Personal information
- Full name: Chaka Jara Kwahme Hodge
- Born: 20 November 1982 (age 43) The Valley, Anguilla
- Batting: Right-handed
- Bowling: Right-arm off spin

Domestic team information
- 2002: West Indies B
- 2002–2003: Rest of Leeward Islands
- 2003–2008: Leeward Islands
- Source: CricketArchive, 1 January 2016

= Chaka Hodge =

Anguillan cricketer (born 1982)

Chaka Jara Kwahme Hodge (born 20 November 1982) is an Anguillan cricketer who has played for the Leeward Islands in West Indian domestic cricket, as well as several other teams.
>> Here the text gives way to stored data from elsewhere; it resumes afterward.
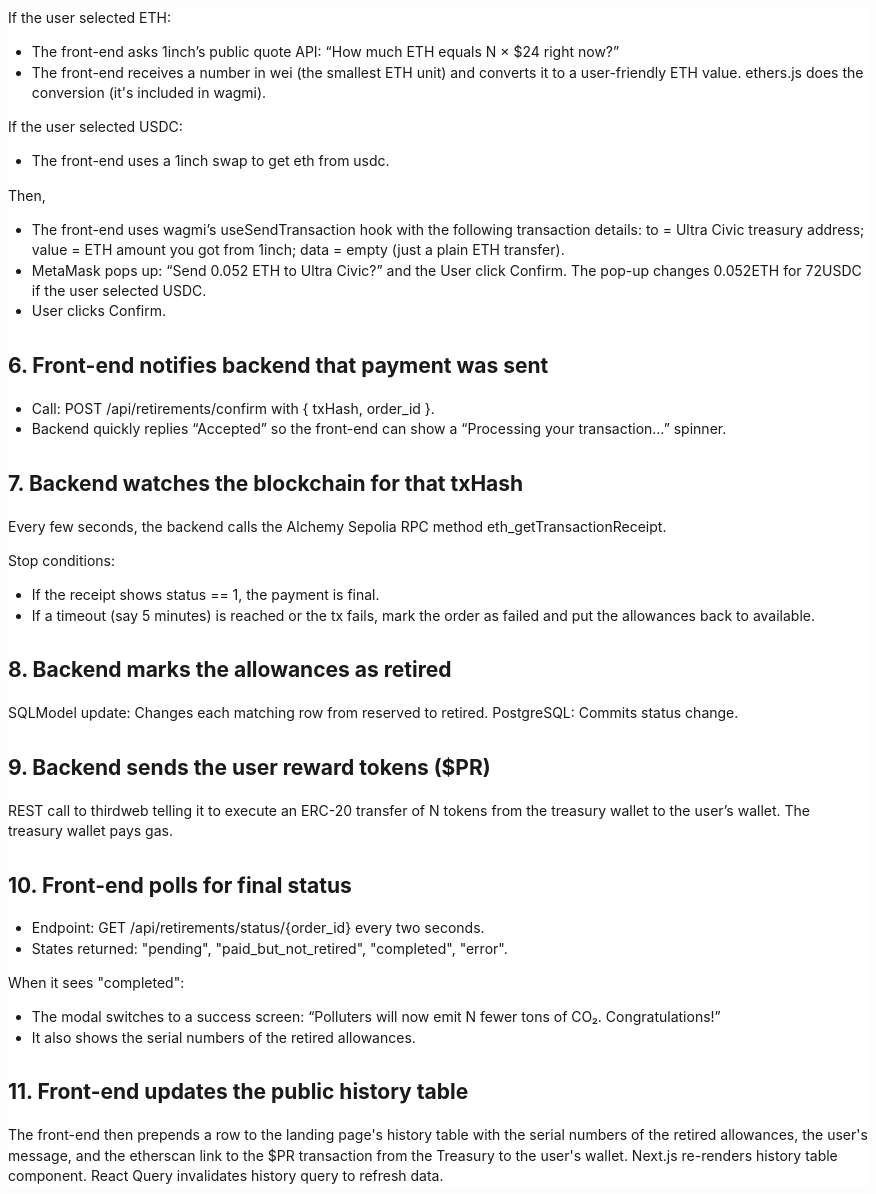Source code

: If the user selected ETH:
- The front-end asks 1inch’s public quote API: “How much ETH equals N × $24 right now?”
- The front-end receives a number in wei (the smallest ETH unit) and converts it to a user-friendly ETH value. ethers.js does the conversion (it's included in wagmi).

If the user selected USDC:
- The front-end uses a 1inch swap to get eth from usdc.

Then,
- The front-end uses wagmi’s useSendTransaction hook with the following transaction details:
to = Ultra Civic treasury address; value = ETH amount you got from 1inch; data = empty (just a plain ETH transfer).
- MetaMask pops up: “Send 0.052 ETH to Ultra Civic?” and the User click Confirm. The pop-up changes 0.052ETH for 72USDC if the user selected USDC.
- User clicks Confirm.

## 6. Front-end notifies backend that payment was sent
- Call: POST /api/retirements/confirm with { txHash, order_id }.
- Backend quickly replies “Accepted” so the front-end can show a “Processing your transaction…” spinner.

## 7. Backend watches the blockchain for that txHash
Every few seconds, the backend calls the Alchemy Sepolia RPC method eth_getTransactionReceipt.

Stop conditions:
- If the receipt shows status == 1, the payment is final.
- If a timeout (say 5 minutes) is reached or the tx fails, mark the order as failed and put the allowances back to available.

## 8. Backend marks the allowances as retired
SQLModel update: Changes each matching row from reserved to retired.
PostgreSQL: Commits status change.

## 9. Backend sends the user reward tokens ($PR)
REST call to thirdweb telling it to execute an ERC-20 transfer of N tokens from the treasury wallet to the user’s wallet. The treasury wallet pays gas.

## 10. Front-end polls for final status
- Endpoint: GET /api/retirements/status/{order_id} every two seconds.
- States returned: "pending", "paid_but_not_retired", "completed", "error".

When it sees "completed":
- The modal switches to a success screen: “Polluters will now emit N fewer tons of CO₂. Congratulations!”
- It also shows the serial numbers of the retired allowances.

## 11. Front-end updates the public history table
The front-end then prepends a row to the landing page's history table with the serial numbers of the retired allowances, the user's message, and the etherscan link to the $PR transaction from the Treasury to the user's wallet. Next.js re-renders history table component. React Query invalidates history query to refresh data.
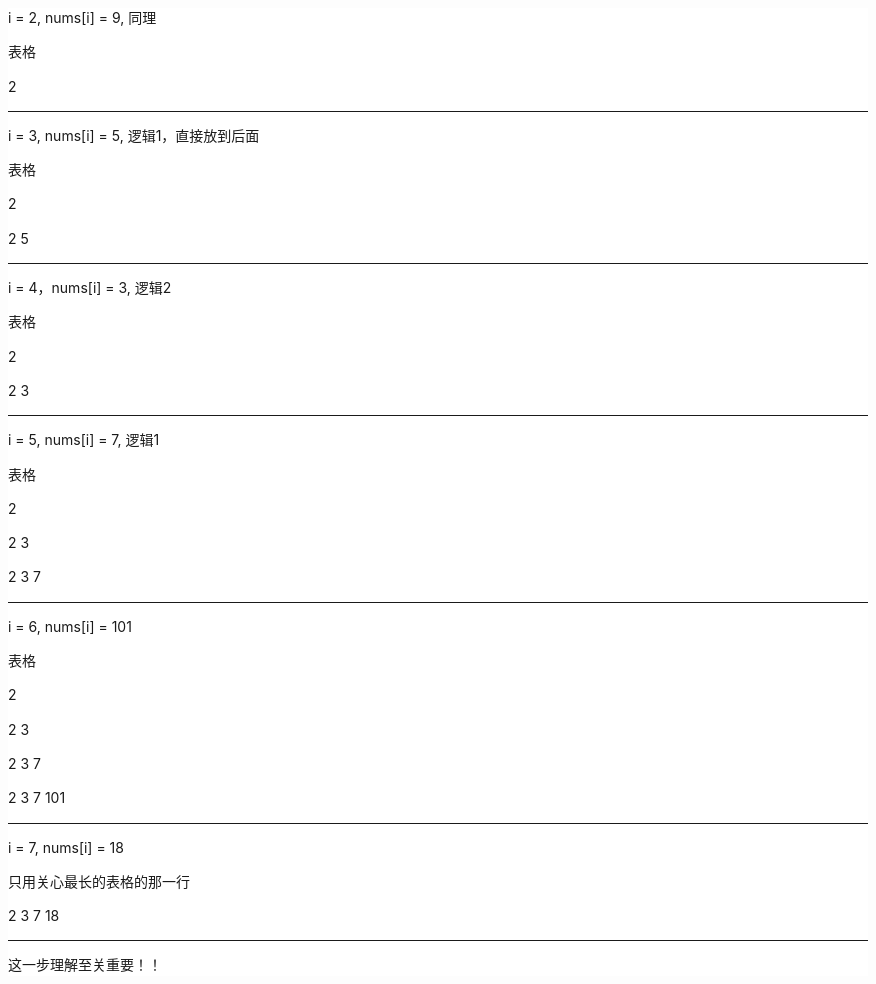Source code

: i = 2, nums[i] = 9, 同理

表格

2

---

i = 3, nums[i] = 5, 逻辑1，直接放到后面

表格

2 

2 5

---

i = 4，nums[i] = 3, 逻辑2

表格

2

2 3

---

i = 5, nums[i] = 7, 逻辑1

表格

2

2 3

2 3 7

---

i = 6, nums[i] = 101

表格

2

2 3

2 3 7

2 3 7 101

---

i = 7, nums[i] = 18

只用关心最长的表格的那一行

2 3 7 18

---

这一步理解至关重要！！
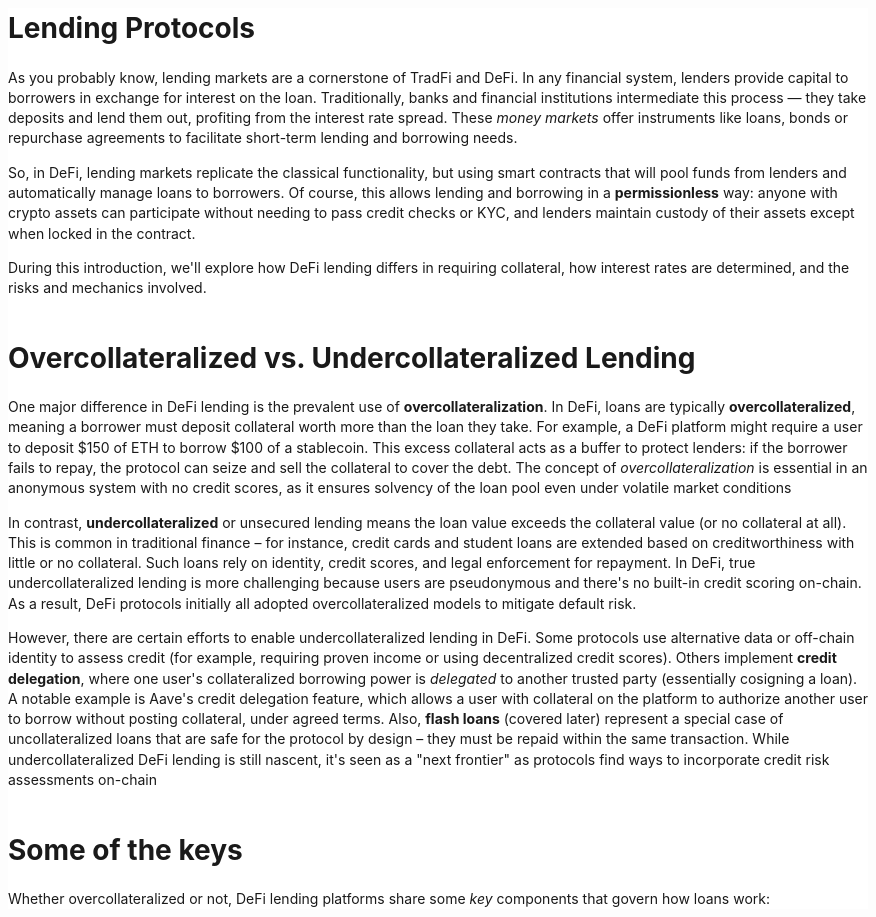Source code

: # Lending Protocols

As you probably know, lending markets are a cornerstone of TradFi and DeFi. In any financial system, lenders provide capital to borrowers in exchange for interest on the loan. Traditionally, banks and financial institutions intermediate this process — they take deposits and lend them out, profiting from the interest rate spread. These *money markets* offer instruments like loans, bonds or repurchase agreements to facilitate short-term lending and borrowing needs.

So, in DeFi, lending markets replicate the classical functionality, but using smart contracts that will pool funds from lenders and automatically manage loans to borrowers. Of course, this allows lending and borrowing in a **permissionless** way: anyone with crypto assets can participate without needing to pass credit checks or KYC, and lenders maintain custody of their assets except when locked in the contract. 

During this introduction, we'll explore how DeFi lending differs in requiring collateral, how interest rates are determined, and the risks and mechanics involved.

# Overcollateralized vs. Undercollateralized Lending

One major difference in DeFi lending is the prevalent use of **overcollateralization**. In DeFi, loans are typically **overcollateralized**, meaning a borrower must deposit collateral worth more than the loan they take. For example, a DeFi platform might require a user to deposit $150 of ETH to borrow $100 of a stablecoin. This excess collateral acts as a buffer to protect lenders: if the borrower fails to repay, the protocol can seize and sell the collateral to cover the debt. The concept of *overcollateralization* is essential in an anonymous system with no credit scores, as it ensures solvency of the loan pool even under volatile market conditions

In contrast, **undercollateralized** or unsecured lending means the loan value exceeds the collateral value (or no collateral at all). This is common in traditional finance – for instance, credit cards and student loans are extended based on creditworthiness with little or no collateral. Such loans rely on identity, credit scores, and legal enforcement for repayment. In DeFi, true undercollateralized lending is more challenging because users are pseudonymous and there's no built-in credit scoring on-chain. As a result, DeFi protocols initially all adopted overcollateralized models to mitigate default risk.

However, there are certain efforts to enable undercollateralized lending in DeFi. Some protocols use alternative data or off-chain identity to assess credit (for example, requiring proven income or using decentralized credit scores). Others implement **credit delegation**, where one user's collateralized borrowing power is *delegated* to another trusted party (essentially cosigning a loan). A notable example is Aave's credit delegation feature, which allows a user with collateral on the platform to authorize another user to borrow without posting collateral, under agreed terms. Also, **flash loans** (covered later) represent a special case of uncollateralized loans that are safe for the protocol by design – they must be repaid within the same transaction. While undercollateralized DeFi lending is still nascent, it's seen as a "next frontier" as protocols find ways to incorporate credit risk assessments on-chain

# Some of the keys

Whether overcollateralized or not, DeFi lending platforms share some *key* components that govern how loans work:
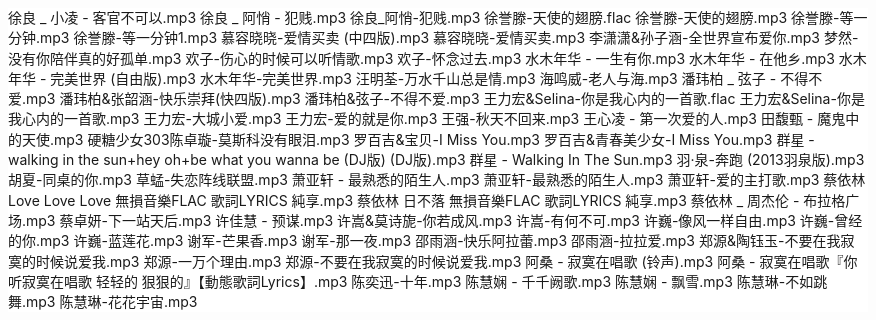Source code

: 徐良 _ 小凌 - 客官不可以.mp3
徐良 _ 阿悄 - 犯贱.mp3
徐良_阿悄-犯贱.mp3
徐誉滕-天使的翅膀.flac
徐誉滕-天使的翅膀.mp3
徐誉滕-等一分钟.mp3
徐誉滕-等一分钟1.mp3
慕容晓晓-爱情买卖 (中四版).mp3
慕容晓晓-爱情买卖.mp3
李潇潇&孙子涵-全世界宣布爱你.mp3
梦然-没有你陪伴真的好孤单.mp3
欢子-伤心的时候可以听情歌.mp3
欢子-怀念过去.mp3
水木年华 - 一生有你.mp3
水木年华 - 在他乡.mp3
水木年华 - 完美世界 (自由版).mp3
水木年华-完美世界.mp3
汪明荃-万水千山总是情.mp3
海鸣威-老人与海.mp3
潘玮柏 _ 弦子 - 不得不爱.mp3
潘玮柏&张韶涵-快乐崇拜(快四版).mp3
潘玮柏&弦子-不得不爱.mp3
王力宏&Selina-你是我心内的一首歌.flac
王力宏&Selina-你是我心内的一首歌.mp3
王力宏-大城小爱.mp3
王力宏-爱的就是你.mp3
王强-秋天不回来.mp3
王心凌 - 第一次爱的人.mp3
田馥甄 - 魔鬼中的天使.mp3
硬糖少女303陈卓璇-莫斯科没有眼泪.mp3
罗百吉&宝贝-I Miss You.mp3
罗百吉&青春美少女-I Miss You.mp3
群星 - walking in the sun+hey oh+be what you wanna be (DJ版) (DJ版).mp3
群星 - Walking In The Sun.mp3
羽·泉-奔跑 (2013羽泉版).mp3
胡夏-同桌的你.mp3
草蜢-失恋阵线联盟.mp3
萧亚轩 - 最熟悉的陌生人.mp3
萧亚轩-最熟悉的陌生人.mp3
萧亚轩-爱的主打歌.mp3
蔡依林   Love Love Love 無損音樂FLAC 歌詞LYRICS 純享.mp3
蔡依林   日不落 無損音樂FLAC 歌詞LYRICS 純享.mp3
蔡依林 _ 周杰伦 - 布拉格广场.mp3
蔡卓妍-下一站天后.mp3
许佳慧 - 预谋.mp3
许嵩&莫诗旎-你若成风.mp3
许嵩-有何不可.mp3
许巍-像风一样自由.mp3
许巍-曾经的你.mp3
许巍-蓝莲花.mp3
谢军-芒果香.mp3
谢军-那一夜.mp3
邵雨涵-快乐阿拉蕾.mp3
邵雨涵-拉拉爱.mp3
郑源&陶钰玉-不要在我寂寞的时候说爱我.mp3
郑源-一万个理由.mp3
郑源-不要在我寂寞的时候说爱我.mp3
阿桑 - 寂寞在唱歌 (铃声).mp3
阿桑 - 寂寞在唱歌『你听寂寞在唱歌 轻轻的 狠狠的』【動態歌詞Lyrics】.mp3
陈奕迅-十年.mp3
陈慧娴 - 千千阙歌.mp3
陈慧娴 - 飘雪.mp3
陈慧琳-不如跳舞.mp3
陈慧琳-花花宇宙.mp3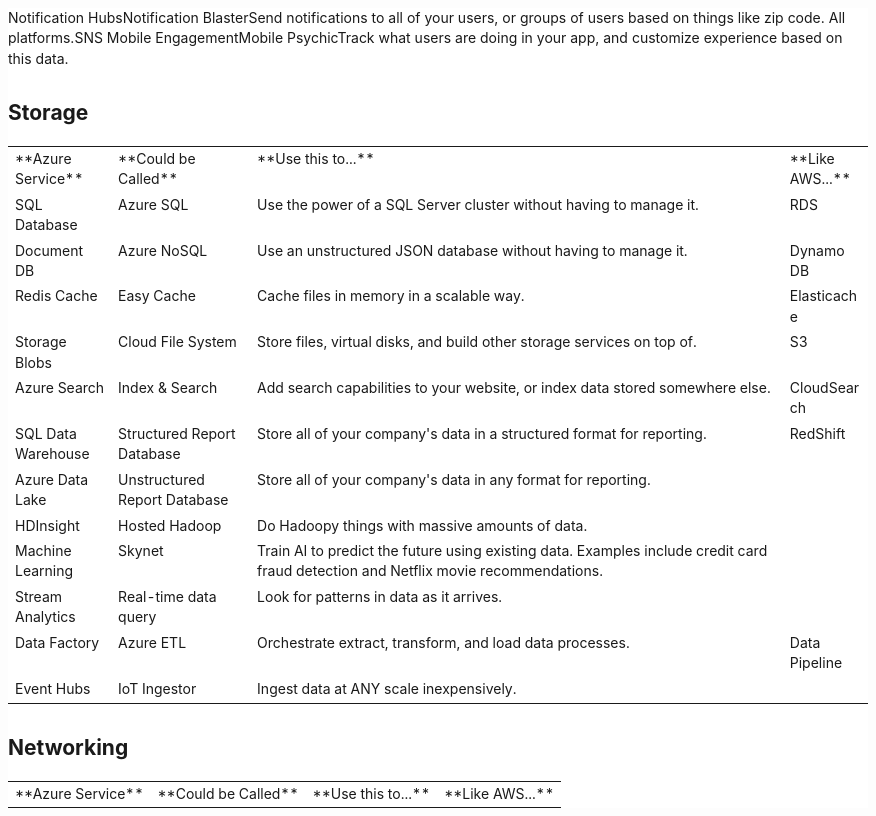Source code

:  <tr><td>Notification Hubs</td><td>Notification Blaster</td><td>Send notifications to all of your users, or groups of users based on things like zip code. All platforms.</td><td>SNS</td></tr>
 <tr><td>Mobile Engagement</td><td>Mobile Psychic</td><td>Track what users are doing in your app, and customize experience based on this data.</td><td>&nbsp;</td></tr>
 
</table>

## Storage

<table>
	<tr>
		<td>**Azure Service**</td>
		<td>**Could be Called**</td>
		<td>**Use this to...**</td>
		<td>**Like AWS...**</td>
	</tr>
 
 <tr><td>SQL Database</td><td>Azure SQL</td><td>Use the power of a SQL Server cluster without having to manage it.</td><td>RDS</td></tr>
 <tr><td>Document DB</td><td>Azure NoSQL</td><td>Use an unstructured JSON database without having to manage it.</td><td>Dynamo DB</td></tr>
 <tr><td>Redis Cache</td><td>Easy Cache</td><td>Cache files in memory in a scalable way.</td><td>Elasticache</td></tr>
 <tr><td>Storage Blobs</td><td>Cloud File System</td><td>Store files, virtual disks, and build other storage services on top of.</td><td>S3</td></tr>
 <tr><td>Azure Search</td><td>Index & Search</td><td>Add search capabilities to your website, or index data stored somewhere else.</td><td>CloudSearch</td></tr>
 <tr><td>SQL Data Warehouse</td><td>Structured Report Database</td><td>Store all of your company's data in a structured format for reporting.</td><td>RedShift</td></tr>
 <tr><td>Azure Data Lake</td><td>Unstructured Report Database</td><td>Store all of your company's data in any format for reporting.</td><td>&nbsp;</td></tr>
 <tr><td>HDInsight</td><td>Hosted Hadoop</td><td>Do Hadoopy things with massive amounts of data.</td><td>&nbsp;</td></tr>
 <tr><td>Machine Learning</td><td>Skynet</td><td>Train AI to predict the future using existing data. Examples include credit card fraud detection and Netflix movie recommendations.</td><td>&nbsp;</td></tr>
 <tr><td>Stream Analytics</td><td>Real-time data query</td><td>Look for patterns in data as it arrives.</td><td>&nbsp;</td></tr>
 <tr><td>Data Factory</td><td>Azure ETL</td><td>Orchestrate extract, transform, and load data processes.</td><td>Data Pipeline</td></tr>
 <tr><td>Event Hubs</td><td>IoT Ingestor</td><td>Ingest data at ANY scale inexpensively.</td><td>&nbsp;</td></tr>
 
 </table>

## Networking

<table>
	<tr>
		<td>**Azure Service**</td>
		<td>**Could be Called**</td>
		<td>**Use this to...**</td>
		<td>**Like AWS...**</td>
	</tr> 
 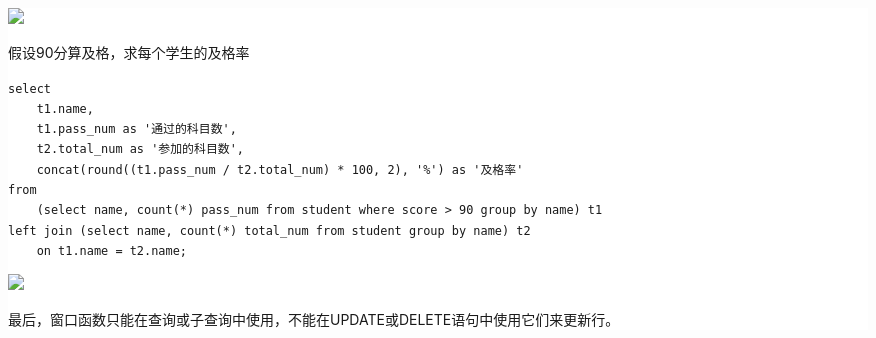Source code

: ![](https://img2022.cnblogs.com/blog/874963/202210/874963-20221008163108360-16706672.png)

假设90分算及格，求每个学生的及格率

    select
    	t1.name,
    	t1.pass_num as '通过的科目数',
    	t2.total_num as '参加的科目数',
    	concat(round((t1.pass_num / t2.total_num) * 100, 2), '%') as '及格率'
    from
    	(select name, count(*) pass_num from student where score > 90 group by name) t1
    left join (select name, count(*) total_num from student group by name) t2 
    	on t1.name = t2.name;

![](https://img2022.cnblogs.com/blog/874963/202210/874963-20221008163351144-1872676773.png)

最后，窗口函数只能在查询或子查询中使用，不能在UPDATE或DELETE语句中使用它们来更新行。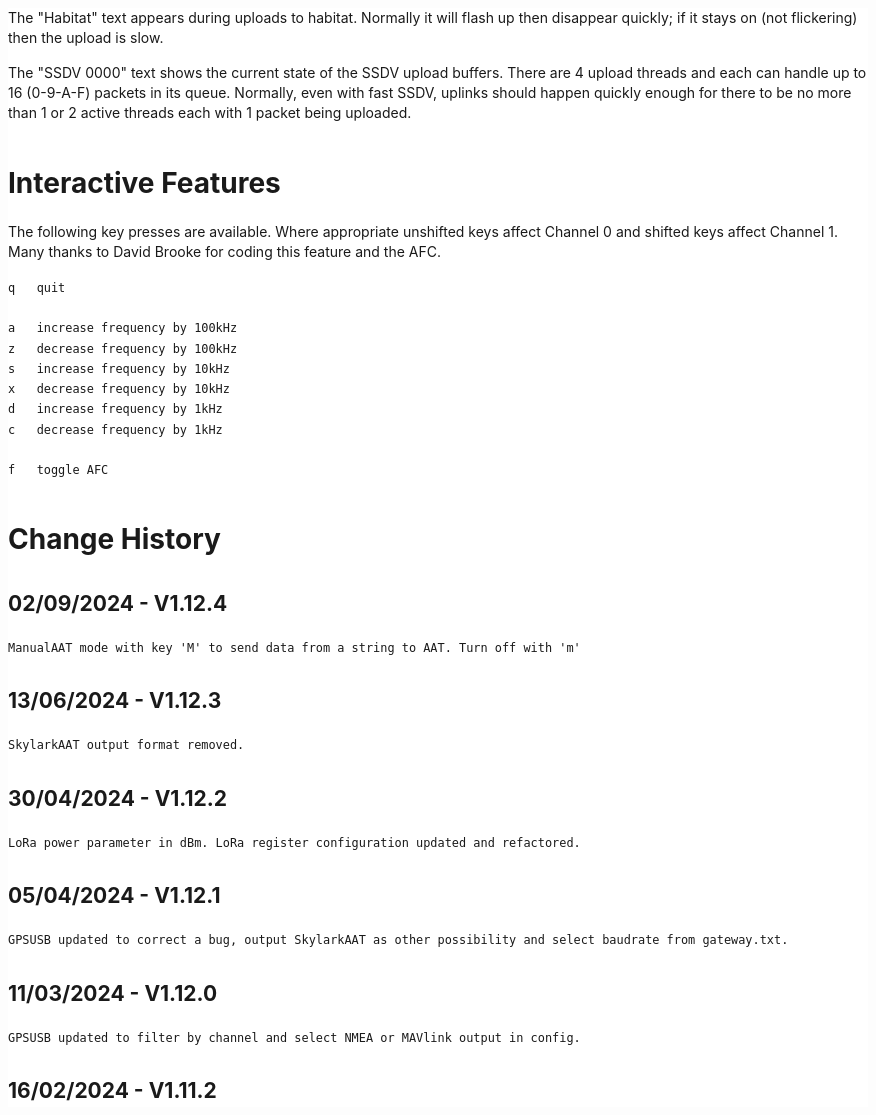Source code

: The "Habitat" text appears during uploads to habitat.  Normally it will flash up then disappear quickly; if it stays on (not flickering) then the upload is slow.

The "SSDV 0000" text shows the current state of the SSDV upload buffers.  There are 4 upload threads and each can handle up to 16 (0-9-A-F) packets in its queue.
Normally, even with fast SSDV, uplinks should happen quickly enough for there to be no more than 1 or 2 active threads each with 1 packet being uploaded.


Interactive Features
====================

The following key presses are available. Where appropriate unshifted keys affect Channel 0 and shifted keys affect Channel 1.
Many thanks to David Brooke for coding this feature and the AFC.

	q	quit
	
	a	increase frequency by 100kHz
	z	decrease frequency by 100kHz
	s	increase frequency by 10kHz
	x	decrease frequency by 10kHz
	d	increase frequency by 1kHz
	c	decrease frequency by 1kHz
	
	f	toggle AFC

Change History
==============

## 02/09/2024 - V1.12.4

	ManualAAT mode with key 'M' to send data from a string to AAT. Turn off with 'm'
	
## 13/06/2024 - V1.12.3

	SkylarkAAT output format removed.

## 30/04/2024 - V1.12.2

	LoRa power parameter in dBm. LoRa register configuration updated and refactored.

## 05/04/2024 - V1.12.1

	GPSUSB updated to correct a bug, output SkylarkAAT as other possibility and select baudrate from gateway.txt.

## 11/03/2024 - V1.12.0

	GPSUSB updated to filter by channel and select NMEA or MAVlink output in config.

## 16/02/2024 - V1.11.2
He is a right-arm off-spin bowler and right-handed lower-order batsman.

Hodge made his first-class debut in February 2002, playing for West Indies B in the 2001–02 Busta Cup. In the 2002–03 and 2003–04 Red Stripe Bowls, he represented the Rest of Leeward Islands side that was competing while Antigua and Barbuda briefly competed separately. Hodge's senior Leeward Islands debut came in the 2002–03 Carib Beer Cup, against India A. During the 2006–07 season, he recorded his only first-class five-wicket haul, taking 5/103 against Trinidad and Tobago. Hodge last played for the Leewards during the 2007–08 season, aged 25. In 2006 and 2008, he appeared for Anguilla in the Stanford 20/20, although his team was knocked out in the first round on both occasions. Hodge has also played several seasons in England, playing in the Second XI Championship in 2001 (for Leicestershire) and 2003 (for Hampshire).